Ainsi, alors qu’il s’adressait à l’Association de la presse présidentielle le 21 août, il a employé la formule deux fois à propos de ceux qui, au sein de l'appareil d’Etat français, refusaient un rapprochement entre les deux nations, attisant la vieille rivalité entre Est et Ouest.
Le même jour, évoquant possibilité de rédaction d’un communiqué commun à l’issue du G7, il a fustigé des «des chicayas de bureaucrates et d’Etat profond», expliquant ne pas vouloir être «l’otage de gens qui négocient pour [lui]».

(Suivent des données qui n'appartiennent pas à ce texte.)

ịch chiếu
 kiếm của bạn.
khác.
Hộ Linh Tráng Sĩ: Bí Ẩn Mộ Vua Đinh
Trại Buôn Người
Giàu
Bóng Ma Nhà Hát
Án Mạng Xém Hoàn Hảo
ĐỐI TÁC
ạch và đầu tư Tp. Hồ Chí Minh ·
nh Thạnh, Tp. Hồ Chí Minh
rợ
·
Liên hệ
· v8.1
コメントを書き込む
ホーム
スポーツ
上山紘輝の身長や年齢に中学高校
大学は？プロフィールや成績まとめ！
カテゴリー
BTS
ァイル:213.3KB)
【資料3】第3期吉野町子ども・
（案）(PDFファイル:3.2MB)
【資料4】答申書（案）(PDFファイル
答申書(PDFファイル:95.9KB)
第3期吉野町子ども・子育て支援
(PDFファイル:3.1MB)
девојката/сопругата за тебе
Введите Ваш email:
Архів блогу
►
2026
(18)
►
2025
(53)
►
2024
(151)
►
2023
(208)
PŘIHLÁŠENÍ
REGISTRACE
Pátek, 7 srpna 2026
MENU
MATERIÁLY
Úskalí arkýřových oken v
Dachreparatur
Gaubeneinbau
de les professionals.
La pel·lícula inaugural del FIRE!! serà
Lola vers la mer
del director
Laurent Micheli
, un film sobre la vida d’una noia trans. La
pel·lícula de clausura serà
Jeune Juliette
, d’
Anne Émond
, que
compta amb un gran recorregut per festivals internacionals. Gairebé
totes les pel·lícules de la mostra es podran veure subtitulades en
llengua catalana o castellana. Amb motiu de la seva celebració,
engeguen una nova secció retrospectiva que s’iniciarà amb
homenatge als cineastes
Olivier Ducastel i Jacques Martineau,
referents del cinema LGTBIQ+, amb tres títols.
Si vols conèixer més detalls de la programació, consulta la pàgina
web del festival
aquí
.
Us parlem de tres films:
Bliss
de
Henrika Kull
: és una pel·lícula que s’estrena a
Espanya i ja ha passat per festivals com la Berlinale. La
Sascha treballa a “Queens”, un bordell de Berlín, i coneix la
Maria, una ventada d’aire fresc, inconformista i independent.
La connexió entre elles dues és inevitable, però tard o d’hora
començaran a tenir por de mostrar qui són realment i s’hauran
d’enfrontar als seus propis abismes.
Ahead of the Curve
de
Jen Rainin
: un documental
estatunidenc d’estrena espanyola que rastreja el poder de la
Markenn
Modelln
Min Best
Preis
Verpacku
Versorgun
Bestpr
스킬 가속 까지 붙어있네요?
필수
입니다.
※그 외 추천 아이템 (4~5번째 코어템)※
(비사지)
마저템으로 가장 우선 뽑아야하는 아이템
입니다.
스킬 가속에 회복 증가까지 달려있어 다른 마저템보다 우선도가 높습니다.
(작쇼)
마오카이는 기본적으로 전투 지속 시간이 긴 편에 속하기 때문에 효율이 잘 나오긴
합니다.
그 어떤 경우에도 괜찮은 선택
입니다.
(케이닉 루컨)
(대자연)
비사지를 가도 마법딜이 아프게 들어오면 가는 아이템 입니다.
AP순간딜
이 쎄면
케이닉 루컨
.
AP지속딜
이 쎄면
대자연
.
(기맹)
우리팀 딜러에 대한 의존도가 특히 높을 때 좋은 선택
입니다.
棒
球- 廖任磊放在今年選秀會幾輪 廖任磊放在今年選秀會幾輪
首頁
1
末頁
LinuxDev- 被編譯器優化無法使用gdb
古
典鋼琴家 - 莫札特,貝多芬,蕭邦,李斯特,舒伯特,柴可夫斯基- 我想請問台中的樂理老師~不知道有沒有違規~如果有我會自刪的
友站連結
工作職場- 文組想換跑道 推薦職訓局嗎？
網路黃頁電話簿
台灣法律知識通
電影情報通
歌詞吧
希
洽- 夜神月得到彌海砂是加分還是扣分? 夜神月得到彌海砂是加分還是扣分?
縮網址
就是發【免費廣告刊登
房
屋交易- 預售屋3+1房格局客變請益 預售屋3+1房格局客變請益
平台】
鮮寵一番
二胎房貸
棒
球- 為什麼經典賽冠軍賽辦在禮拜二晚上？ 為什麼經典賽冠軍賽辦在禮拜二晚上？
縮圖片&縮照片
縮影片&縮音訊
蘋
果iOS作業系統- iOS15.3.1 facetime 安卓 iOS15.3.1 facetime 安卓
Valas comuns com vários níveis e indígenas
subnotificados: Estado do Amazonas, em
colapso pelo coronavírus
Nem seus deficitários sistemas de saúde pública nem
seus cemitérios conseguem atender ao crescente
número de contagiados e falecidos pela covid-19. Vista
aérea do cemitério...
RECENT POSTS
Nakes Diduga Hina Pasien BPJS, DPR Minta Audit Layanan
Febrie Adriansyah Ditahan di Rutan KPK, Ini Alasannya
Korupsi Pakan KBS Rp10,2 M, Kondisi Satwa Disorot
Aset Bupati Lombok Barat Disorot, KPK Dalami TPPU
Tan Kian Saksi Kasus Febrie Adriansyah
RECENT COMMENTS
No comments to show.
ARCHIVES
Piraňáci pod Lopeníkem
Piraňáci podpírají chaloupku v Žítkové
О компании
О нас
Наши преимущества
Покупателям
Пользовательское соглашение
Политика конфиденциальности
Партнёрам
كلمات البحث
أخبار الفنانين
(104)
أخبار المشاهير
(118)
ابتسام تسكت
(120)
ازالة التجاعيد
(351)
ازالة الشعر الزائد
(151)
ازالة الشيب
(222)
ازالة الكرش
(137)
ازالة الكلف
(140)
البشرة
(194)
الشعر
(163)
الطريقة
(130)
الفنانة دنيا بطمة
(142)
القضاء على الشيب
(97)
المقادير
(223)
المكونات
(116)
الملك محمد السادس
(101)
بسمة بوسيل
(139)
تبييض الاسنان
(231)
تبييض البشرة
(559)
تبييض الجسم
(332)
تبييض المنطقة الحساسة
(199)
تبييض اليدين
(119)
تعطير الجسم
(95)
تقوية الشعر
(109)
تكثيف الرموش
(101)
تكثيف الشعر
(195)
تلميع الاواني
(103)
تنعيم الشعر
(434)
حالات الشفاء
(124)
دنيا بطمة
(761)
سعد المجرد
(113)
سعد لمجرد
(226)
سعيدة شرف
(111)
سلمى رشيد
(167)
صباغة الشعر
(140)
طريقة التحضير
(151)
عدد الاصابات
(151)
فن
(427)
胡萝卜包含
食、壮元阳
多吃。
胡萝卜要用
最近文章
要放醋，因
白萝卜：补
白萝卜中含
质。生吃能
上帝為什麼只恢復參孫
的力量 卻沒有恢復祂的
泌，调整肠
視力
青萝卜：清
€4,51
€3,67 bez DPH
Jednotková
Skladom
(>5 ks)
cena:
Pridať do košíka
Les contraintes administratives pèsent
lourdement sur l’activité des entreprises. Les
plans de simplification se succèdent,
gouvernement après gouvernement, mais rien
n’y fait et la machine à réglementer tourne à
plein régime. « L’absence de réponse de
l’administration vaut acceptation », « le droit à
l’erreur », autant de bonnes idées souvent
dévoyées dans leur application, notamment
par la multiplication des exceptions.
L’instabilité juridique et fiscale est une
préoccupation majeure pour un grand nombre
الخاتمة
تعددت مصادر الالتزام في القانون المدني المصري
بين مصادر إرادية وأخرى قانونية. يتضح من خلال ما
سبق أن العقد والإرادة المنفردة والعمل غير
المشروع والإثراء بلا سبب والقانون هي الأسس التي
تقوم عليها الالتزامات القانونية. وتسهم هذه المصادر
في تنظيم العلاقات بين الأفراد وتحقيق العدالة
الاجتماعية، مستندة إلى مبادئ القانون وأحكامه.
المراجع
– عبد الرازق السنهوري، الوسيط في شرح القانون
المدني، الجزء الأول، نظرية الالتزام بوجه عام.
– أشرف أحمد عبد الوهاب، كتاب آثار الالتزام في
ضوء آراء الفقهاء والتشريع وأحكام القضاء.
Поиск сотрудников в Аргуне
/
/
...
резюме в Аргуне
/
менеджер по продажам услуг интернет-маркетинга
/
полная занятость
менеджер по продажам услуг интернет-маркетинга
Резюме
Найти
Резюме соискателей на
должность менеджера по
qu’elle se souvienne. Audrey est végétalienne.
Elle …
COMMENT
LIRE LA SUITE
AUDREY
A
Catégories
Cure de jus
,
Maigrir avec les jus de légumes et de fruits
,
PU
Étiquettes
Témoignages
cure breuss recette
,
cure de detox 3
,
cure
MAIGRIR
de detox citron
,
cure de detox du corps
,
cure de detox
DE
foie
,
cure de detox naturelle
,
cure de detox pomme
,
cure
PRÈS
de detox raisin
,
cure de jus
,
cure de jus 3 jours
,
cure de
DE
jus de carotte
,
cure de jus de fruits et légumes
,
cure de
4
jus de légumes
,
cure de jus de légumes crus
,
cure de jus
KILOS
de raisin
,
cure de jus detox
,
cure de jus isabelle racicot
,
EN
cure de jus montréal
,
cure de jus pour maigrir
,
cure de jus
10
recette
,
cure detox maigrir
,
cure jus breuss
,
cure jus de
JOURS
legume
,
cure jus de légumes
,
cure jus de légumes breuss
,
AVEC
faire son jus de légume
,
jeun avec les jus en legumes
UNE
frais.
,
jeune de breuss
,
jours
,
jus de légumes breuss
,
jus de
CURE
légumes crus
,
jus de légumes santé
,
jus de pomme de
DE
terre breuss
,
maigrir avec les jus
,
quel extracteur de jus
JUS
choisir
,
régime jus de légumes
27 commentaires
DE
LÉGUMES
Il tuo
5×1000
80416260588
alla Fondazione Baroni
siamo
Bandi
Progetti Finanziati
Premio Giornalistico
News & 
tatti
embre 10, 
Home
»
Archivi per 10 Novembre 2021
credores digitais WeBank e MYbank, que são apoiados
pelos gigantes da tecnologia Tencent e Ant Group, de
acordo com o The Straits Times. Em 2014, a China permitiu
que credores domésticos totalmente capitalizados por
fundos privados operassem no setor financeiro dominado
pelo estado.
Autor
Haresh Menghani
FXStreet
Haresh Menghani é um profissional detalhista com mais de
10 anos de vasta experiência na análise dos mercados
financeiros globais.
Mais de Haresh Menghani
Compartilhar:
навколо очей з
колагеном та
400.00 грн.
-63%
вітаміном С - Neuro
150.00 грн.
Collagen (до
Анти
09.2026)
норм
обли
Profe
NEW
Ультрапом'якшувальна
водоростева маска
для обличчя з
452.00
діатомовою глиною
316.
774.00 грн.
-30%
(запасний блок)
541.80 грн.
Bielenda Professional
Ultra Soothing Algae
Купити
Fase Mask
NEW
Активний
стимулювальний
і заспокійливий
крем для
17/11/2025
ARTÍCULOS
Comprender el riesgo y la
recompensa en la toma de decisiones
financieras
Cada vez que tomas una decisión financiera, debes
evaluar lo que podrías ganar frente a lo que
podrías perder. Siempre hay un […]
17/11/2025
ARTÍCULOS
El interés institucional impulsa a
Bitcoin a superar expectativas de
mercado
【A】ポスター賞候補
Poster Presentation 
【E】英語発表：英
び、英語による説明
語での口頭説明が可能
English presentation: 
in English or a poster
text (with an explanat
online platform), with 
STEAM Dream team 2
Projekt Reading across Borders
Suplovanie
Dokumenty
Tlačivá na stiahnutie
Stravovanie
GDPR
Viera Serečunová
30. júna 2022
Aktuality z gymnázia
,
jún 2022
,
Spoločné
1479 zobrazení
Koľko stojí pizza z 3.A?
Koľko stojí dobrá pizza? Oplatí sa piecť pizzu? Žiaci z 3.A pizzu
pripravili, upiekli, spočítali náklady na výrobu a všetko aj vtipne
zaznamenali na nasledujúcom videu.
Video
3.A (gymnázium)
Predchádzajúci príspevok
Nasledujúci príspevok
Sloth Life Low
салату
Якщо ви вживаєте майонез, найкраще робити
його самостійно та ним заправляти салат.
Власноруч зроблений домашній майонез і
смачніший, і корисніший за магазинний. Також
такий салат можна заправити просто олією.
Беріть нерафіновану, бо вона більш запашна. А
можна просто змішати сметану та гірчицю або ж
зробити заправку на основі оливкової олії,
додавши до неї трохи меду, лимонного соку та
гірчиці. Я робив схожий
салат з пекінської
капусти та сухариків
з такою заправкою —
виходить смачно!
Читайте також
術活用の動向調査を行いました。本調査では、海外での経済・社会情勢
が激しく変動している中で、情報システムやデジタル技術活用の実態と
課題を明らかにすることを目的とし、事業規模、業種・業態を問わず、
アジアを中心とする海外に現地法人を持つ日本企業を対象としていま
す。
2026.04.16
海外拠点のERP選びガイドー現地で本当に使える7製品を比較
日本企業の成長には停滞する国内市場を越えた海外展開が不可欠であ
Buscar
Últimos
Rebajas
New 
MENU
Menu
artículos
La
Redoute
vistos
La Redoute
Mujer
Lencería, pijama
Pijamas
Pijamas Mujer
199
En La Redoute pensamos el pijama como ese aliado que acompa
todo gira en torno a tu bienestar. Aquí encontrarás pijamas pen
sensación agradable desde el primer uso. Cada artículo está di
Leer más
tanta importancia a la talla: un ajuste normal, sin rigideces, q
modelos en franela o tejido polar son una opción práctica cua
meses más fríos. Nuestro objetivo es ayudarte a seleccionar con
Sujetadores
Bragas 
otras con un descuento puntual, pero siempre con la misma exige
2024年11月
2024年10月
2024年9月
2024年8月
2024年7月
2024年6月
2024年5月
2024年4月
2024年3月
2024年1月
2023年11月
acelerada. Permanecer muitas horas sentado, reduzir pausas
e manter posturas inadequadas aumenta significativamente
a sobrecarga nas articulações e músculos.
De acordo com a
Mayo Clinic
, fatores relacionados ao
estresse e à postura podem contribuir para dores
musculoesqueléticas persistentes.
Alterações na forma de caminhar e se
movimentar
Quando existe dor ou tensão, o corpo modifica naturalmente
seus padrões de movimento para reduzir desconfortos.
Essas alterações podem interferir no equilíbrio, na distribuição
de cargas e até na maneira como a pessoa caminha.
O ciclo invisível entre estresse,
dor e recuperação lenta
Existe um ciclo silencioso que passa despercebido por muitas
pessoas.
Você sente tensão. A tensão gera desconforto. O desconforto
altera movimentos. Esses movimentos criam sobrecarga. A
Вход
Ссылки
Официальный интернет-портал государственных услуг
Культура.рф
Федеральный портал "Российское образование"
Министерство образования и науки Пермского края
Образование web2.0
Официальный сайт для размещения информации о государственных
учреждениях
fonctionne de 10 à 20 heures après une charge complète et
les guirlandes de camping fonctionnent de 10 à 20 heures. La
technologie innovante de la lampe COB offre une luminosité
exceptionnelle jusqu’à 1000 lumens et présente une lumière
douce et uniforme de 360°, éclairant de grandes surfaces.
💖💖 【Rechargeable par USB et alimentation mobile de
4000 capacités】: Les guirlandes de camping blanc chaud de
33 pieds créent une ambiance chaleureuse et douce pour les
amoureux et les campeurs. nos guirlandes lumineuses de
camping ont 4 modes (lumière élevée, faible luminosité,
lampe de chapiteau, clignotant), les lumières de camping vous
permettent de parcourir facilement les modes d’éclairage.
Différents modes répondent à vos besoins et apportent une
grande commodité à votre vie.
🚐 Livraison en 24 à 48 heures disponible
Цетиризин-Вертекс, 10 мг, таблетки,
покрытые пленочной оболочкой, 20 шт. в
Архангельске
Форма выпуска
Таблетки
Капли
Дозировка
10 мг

Il y a beaucoup d’acteurs dans les services, dans les forces économique ou autres, qui essaieront des attaques, des provocations et essaieront de fragiliser cette voie
Même son de cloche quelque jours plus tard devant les ambassadeurs lors de la traditionnelle conférence de rentrée le 27 août. «Vous aurez chaque jour des preuves de ne pas aller dans ce sens parce que les acteurs de part et d’autre essaieront chaque jour de menacer ce projet – y compris côté russe – car il y a beaucoup d’acteurs dans les services, dans les forces économiques ou autres, qui essaieront des attaques, des provocations et essaieront de fragiliser cette voie», a-t-il expliqué précisant devoir être «intraitable lorsque notre souveraineté ou celle de nos partenaires est menacée».